• _TASK REQUIREMENTS_
Copy out exactly, from the entries that follow, the line holding "right elbow: (342, 301)", the line holding "left front paw: (125, 100)", and all lines between them, but no pictures.

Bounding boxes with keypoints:
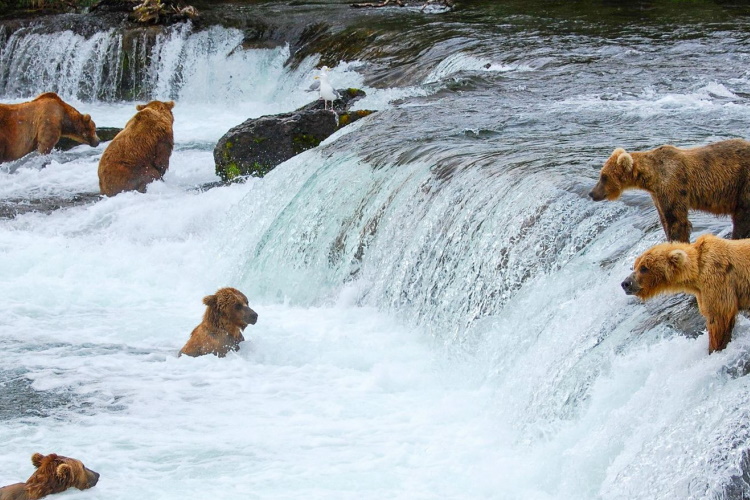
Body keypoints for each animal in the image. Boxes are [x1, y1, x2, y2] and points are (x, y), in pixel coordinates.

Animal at [592, 140, 750, 243]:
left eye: (604, 177)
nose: (592, 193)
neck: (652, 176)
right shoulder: (658, 195)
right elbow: (664, 219)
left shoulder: (673, 186)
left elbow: (676, 220)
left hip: (744, 183)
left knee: (742, 216)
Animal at [620, 233, 750, 354]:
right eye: (635, 266)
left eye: (644, 268)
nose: (625, 283)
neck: (696, 275)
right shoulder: (702, 292)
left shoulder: (718, 282)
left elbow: (719, 318)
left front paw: (714, 348)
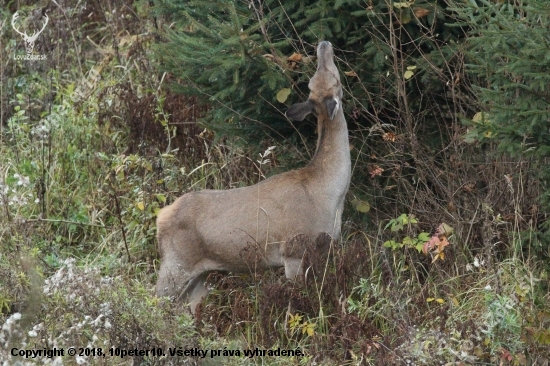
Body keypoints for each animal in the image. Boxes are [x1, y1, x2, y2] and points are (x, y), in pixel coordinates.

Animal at [157, 41, 352, 314]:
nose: (324, 45)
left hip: (198, 275)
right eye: (334, 78)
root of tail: (161, 217)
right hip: (174, 264)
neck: (329, 193)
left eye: (319, 79)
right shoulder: (293, 249)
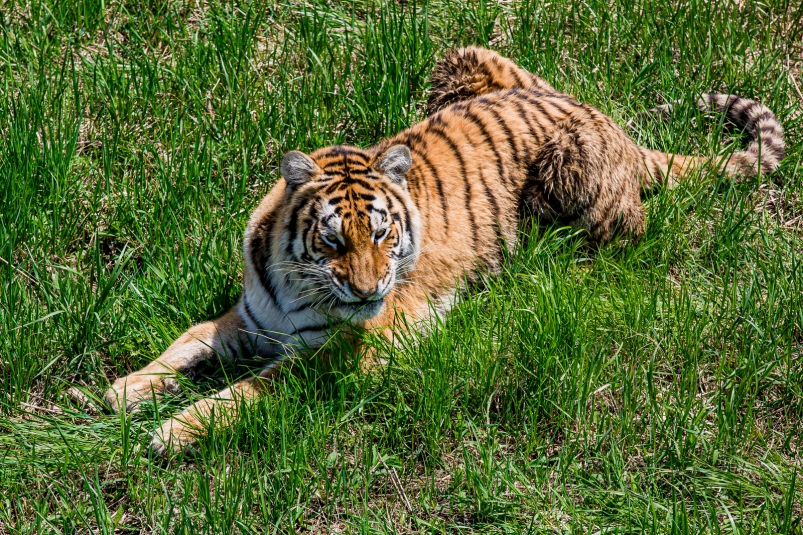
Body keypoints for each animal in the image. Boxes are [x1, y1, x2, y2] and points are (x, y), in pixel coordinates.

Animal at [100, 47, 784, 456]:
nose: (371, 291)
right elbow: (189, 340)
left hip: (572, 169)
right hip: (468, 60)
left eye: (380, 233)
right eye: (332, 239)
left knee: (619, 236)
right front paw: (124, 391)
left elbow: (250, 389)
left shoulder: (345, 351)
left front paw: (172, 430)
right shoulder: (250, 318)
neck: (296, 287)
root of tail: (609, 119)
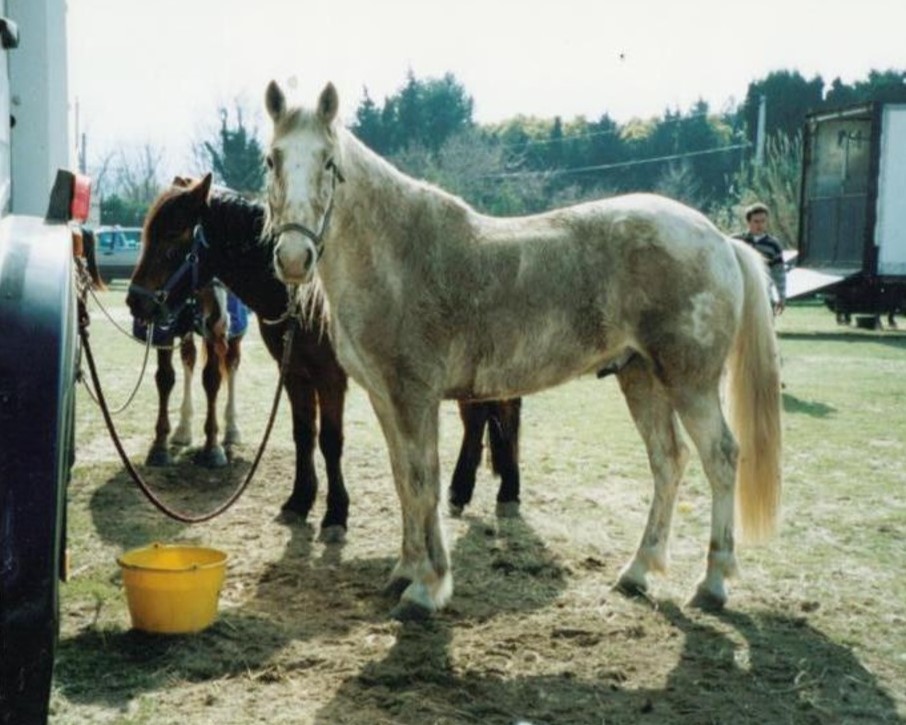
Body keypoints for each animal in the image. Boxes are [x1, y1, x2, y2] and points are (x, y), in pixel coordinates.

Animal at [124, 173, 520, 540]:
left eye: (173, 234)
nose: (136, 301)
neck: (302, 294)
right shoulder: (294, 372)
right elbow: (303, 434)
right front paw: (299, 500)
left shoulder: (331, 376)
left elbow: (330, 440)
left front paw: (335, 514)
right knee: (479, 416)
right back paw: (461, 491)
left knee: (506, 414)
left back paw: (507, 493)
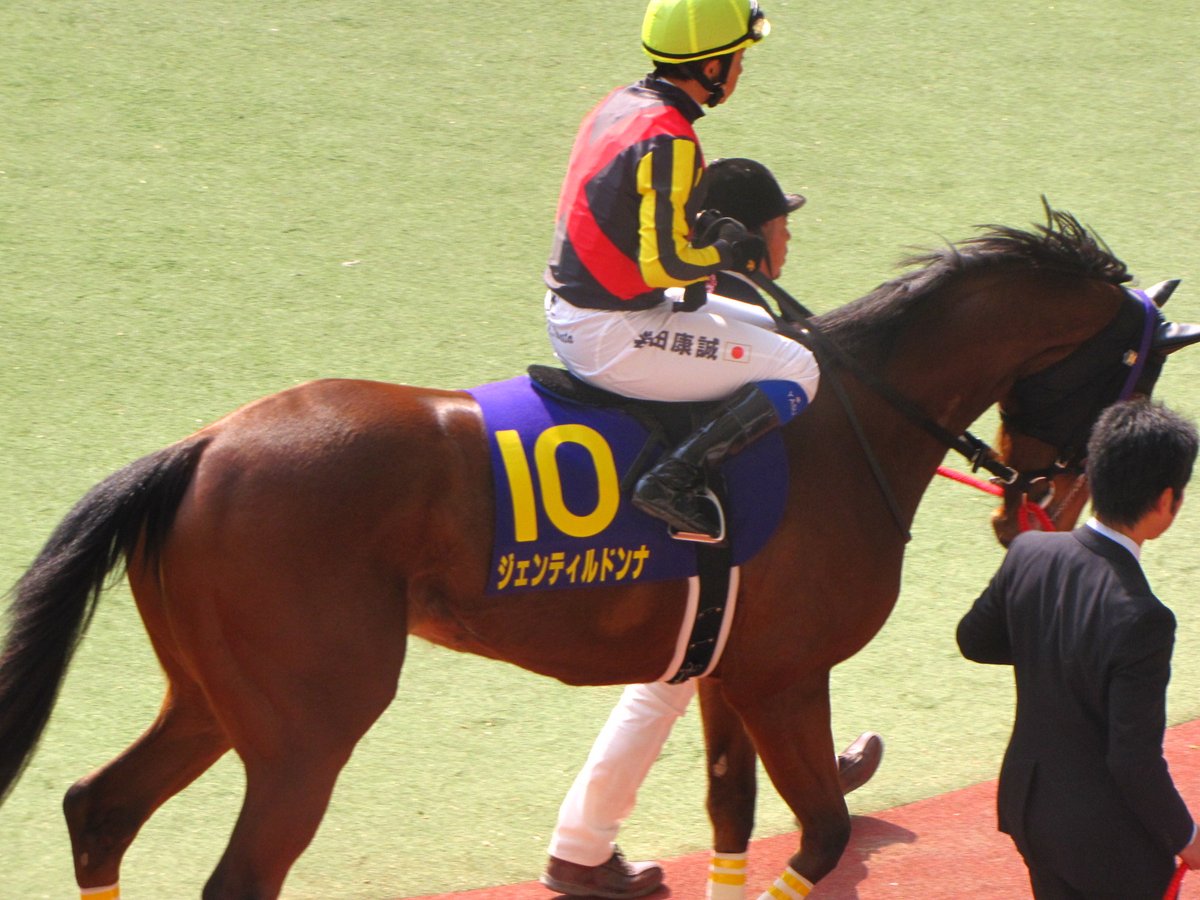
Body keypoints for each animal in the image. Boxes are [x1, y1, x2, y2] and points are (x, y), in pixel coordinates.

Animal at [2, 204, 1198, 899]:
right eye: (1127, 378)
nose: (1041, 509)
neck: (845, 416)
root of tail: (201, 447)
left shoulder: (725, 673)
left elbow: (734, 823)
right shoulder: (785, 673)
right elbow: (818, 834)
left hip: (213, 700)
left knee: (97, 810)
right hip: (308, 732)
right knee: (233, 874)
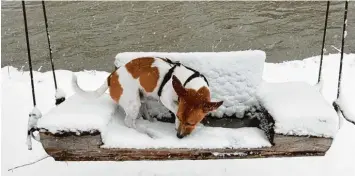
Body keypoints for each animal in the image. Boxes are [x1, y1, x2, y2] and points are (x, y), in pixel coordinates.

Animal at [71, 57, 222, 138]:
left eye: (191, 123)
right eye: (180, 118)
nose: (179, 136)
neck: (189, 82)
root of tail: (111, 77)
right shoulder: (165, 98)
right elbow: (175, 108)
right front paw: (176, 122)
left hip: (141, 98)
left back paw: (150, 120)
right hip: (133, 103)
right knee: (128, 122)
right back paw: (142, 133)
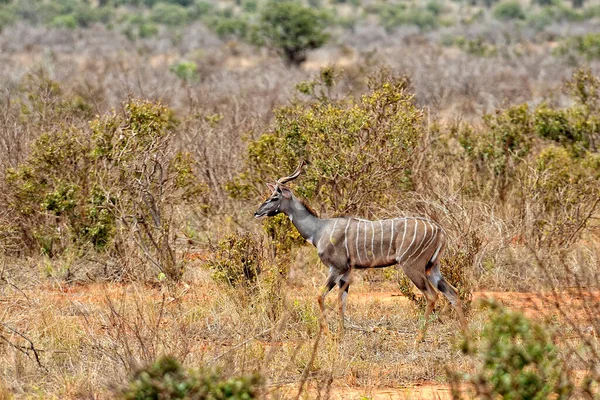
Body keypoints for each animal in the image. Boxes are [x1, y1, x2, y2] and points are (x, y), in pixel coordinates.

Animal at [253, 162, 468, 340]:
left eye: (274, 197)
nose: (257, 212)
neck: (318, 229)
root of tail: (439, 230)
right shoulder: (347, 272)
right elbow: (342, 301)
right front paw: (340, 336)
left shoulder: (336, 268)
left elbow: (320, 296)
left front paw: (329, 335)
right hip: (432, 268)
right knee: (453, 292)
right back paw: (464, 336)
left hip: (412, 267)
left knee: (432, 295)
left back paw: (418, 339)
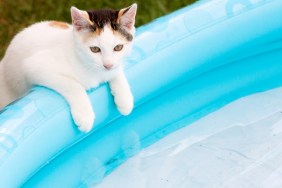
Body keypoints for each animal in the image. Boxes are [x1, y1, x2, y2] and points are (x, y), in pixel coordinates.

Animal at [0, 3, 137, 132]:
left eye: (118, 47)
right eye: (95, 49)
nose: (108, 65)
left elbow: (116, 71)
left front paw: (125, 100)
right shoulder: (33, 65)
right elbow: (73, 85)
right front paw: (85, 115)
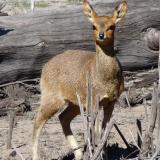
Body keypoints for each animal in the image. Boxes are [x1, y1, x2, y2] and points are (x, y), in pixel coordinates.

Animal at [32, 0, 127, 159]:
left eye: (112, 26)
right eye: (93, 26)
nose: (101, 35)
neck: (104, 77)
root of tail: (44, 68)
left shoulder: (111, 101)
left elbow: (104, 131)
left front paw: (103, 154)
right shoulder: (94, 100)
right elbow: (96, 131)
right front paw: (97, 154)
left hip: (75, 102)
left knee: (63, 117)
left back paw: (78, 154)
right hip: (51, 98)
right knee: (37, 121)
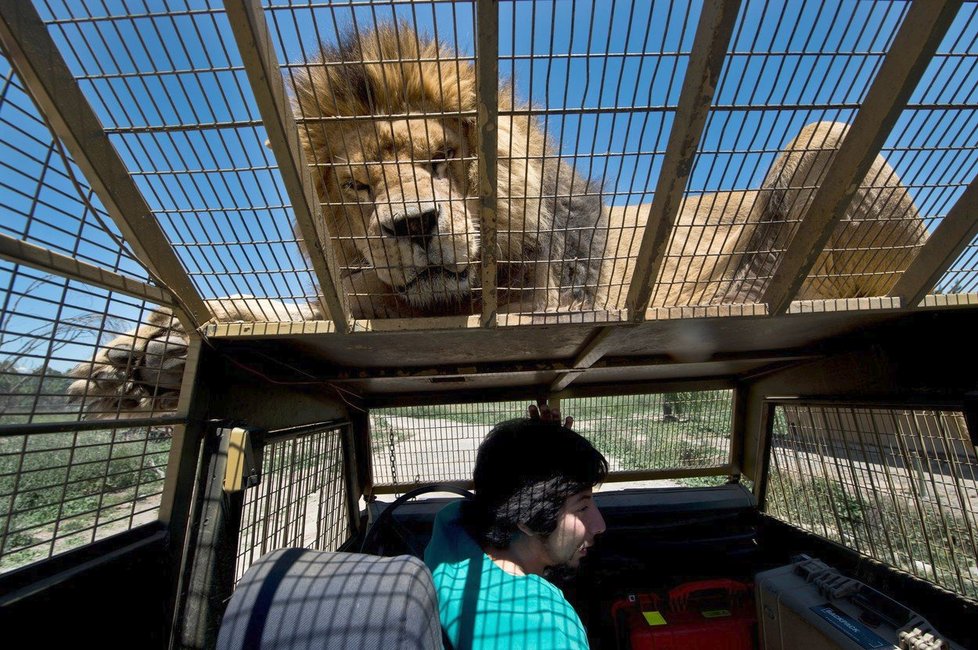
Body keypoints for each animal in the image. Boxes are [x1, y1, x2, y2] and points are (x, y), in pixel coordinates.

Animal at [66, 25, 924, 412]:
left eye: (442, 158)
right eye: (360, 185)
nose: (412, 225)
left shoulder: (523, 303)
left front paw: (152, 354)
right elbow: (298, 309)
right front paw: (139, 358)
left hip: (824, 136)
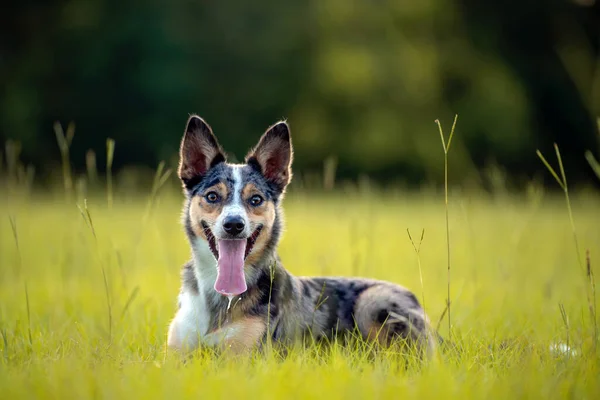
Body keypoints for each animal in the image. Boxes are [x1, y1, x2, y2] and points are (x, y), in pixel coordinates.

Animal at [166, 115, 434, 356]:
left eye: (256, 199)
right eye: (212, 196)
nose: (234, 224)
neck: (220, 297)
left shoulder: (244, 358)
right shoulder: (176, 353)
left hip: (374, 300)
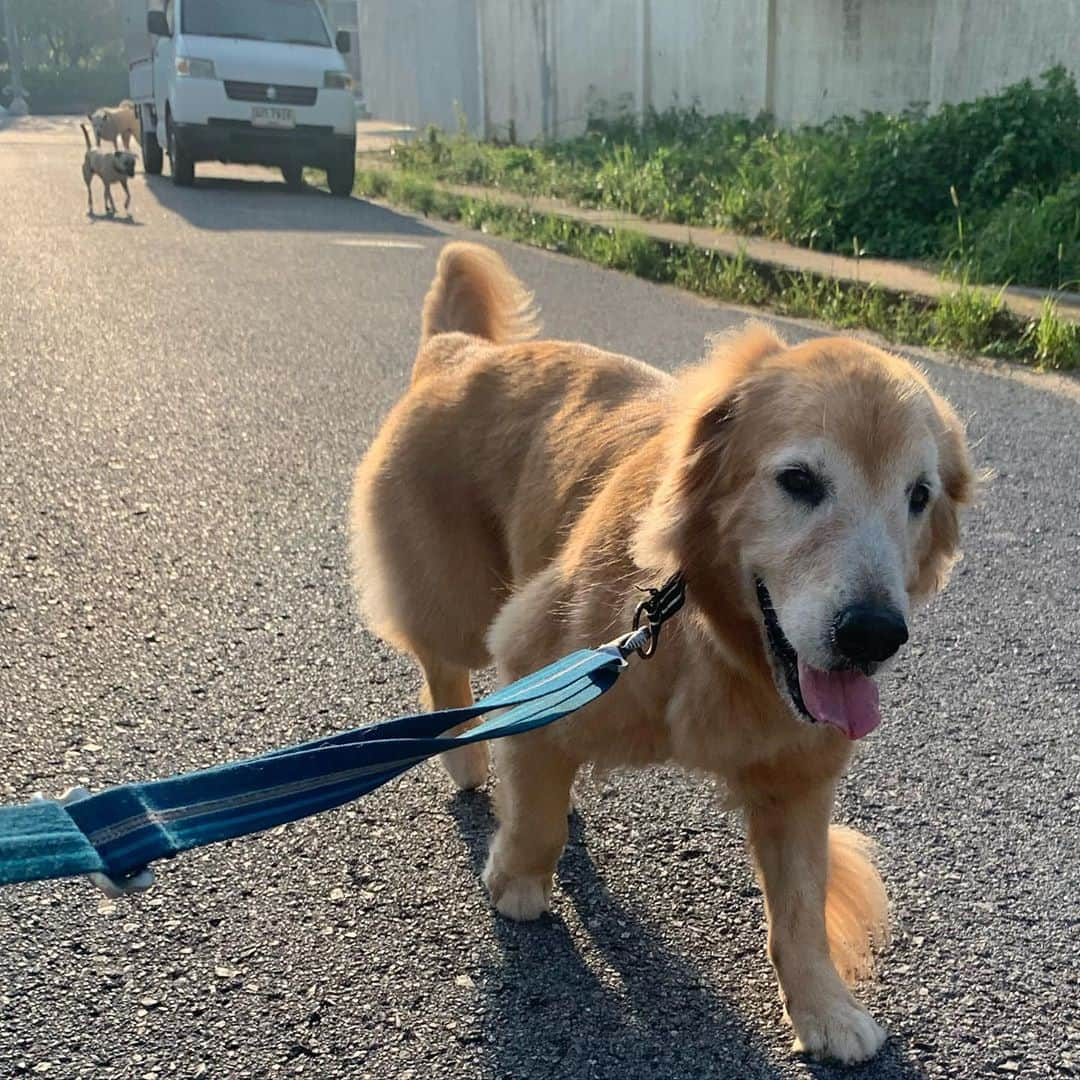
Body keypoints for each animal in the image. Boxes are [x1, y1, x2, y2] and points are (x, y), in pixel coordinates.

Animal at [349, 243, 976, 1062]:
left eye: (919, 495)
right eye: (799, 480)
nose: (874, 636)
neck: (706, 631)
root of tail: (461, 350)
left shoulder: (797, 774)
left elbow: (801, 910)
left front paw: (825, 1009)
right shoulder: (535, 641)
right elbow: (536, 821)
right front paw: (518, 881)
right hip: (458, 596)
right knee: (445, 666)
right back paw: (468, 754)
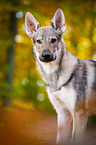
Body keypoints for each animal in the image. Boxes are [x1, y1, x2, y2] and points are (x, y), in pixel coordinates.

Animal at [25, 8, 96, 144]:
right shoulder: (63, 113)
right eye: (38, 41)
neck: (55, 78)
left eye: (53, 40)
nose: (46, 55)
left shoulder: (79, 113)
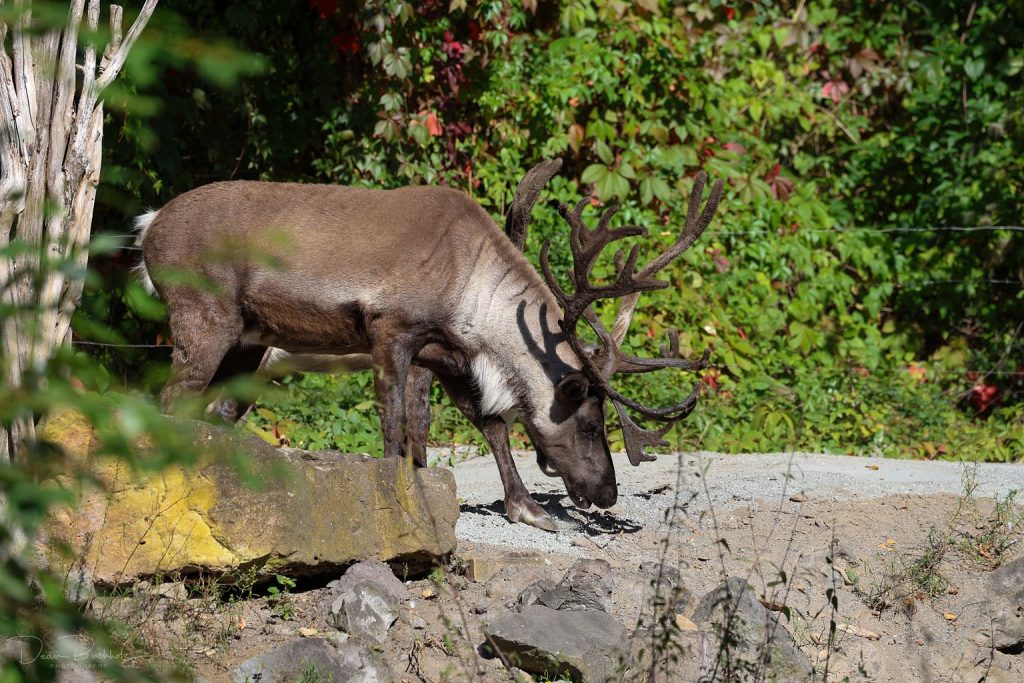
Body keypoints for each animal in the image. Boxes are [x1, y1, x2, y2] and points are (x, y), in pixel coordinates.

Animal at [136, 164, 722, 532]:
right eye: (591, 423)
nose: (607, 493)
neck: (468, 290)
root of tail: (147, 227)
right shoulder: (390, 330)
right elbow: (395, 421)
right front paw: (397, 499)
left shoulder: (445, 355)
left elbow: (486, 424)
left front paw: (527, 508)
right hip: (206, 317)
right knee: (169, 399)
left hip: (248, 341)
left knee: (201, 410)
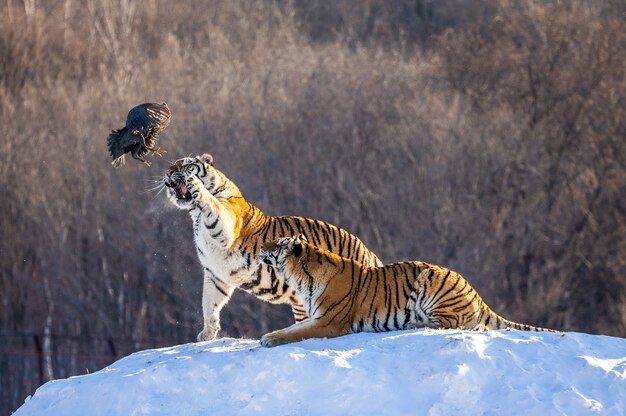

• _RESULT FOR THIS EXERCISE_
right elbow: (342, 301)
right front paw: (340, 336)
left shoulder: (336, 268)
left elbow: (320, 296)
left front paw: (329, 335)
right hip: (432, 268)
right knee: (453, 292)
right back paw: (464, 336)
left hip: (412, 267)
left knee: (432, 295)
left back paw: (418, 339)
Body keypoints for each animal in the image. Boxes are [x1, y1, x2, y2] and points are (x, y), in pixel coordinates.

Animal at [0, 3, 137, 132]:
left eye: (118, 47)
right eye: (95, 49)
nose: (108, 65)
left elbow: (116, 71)
left front paw: (125, 100)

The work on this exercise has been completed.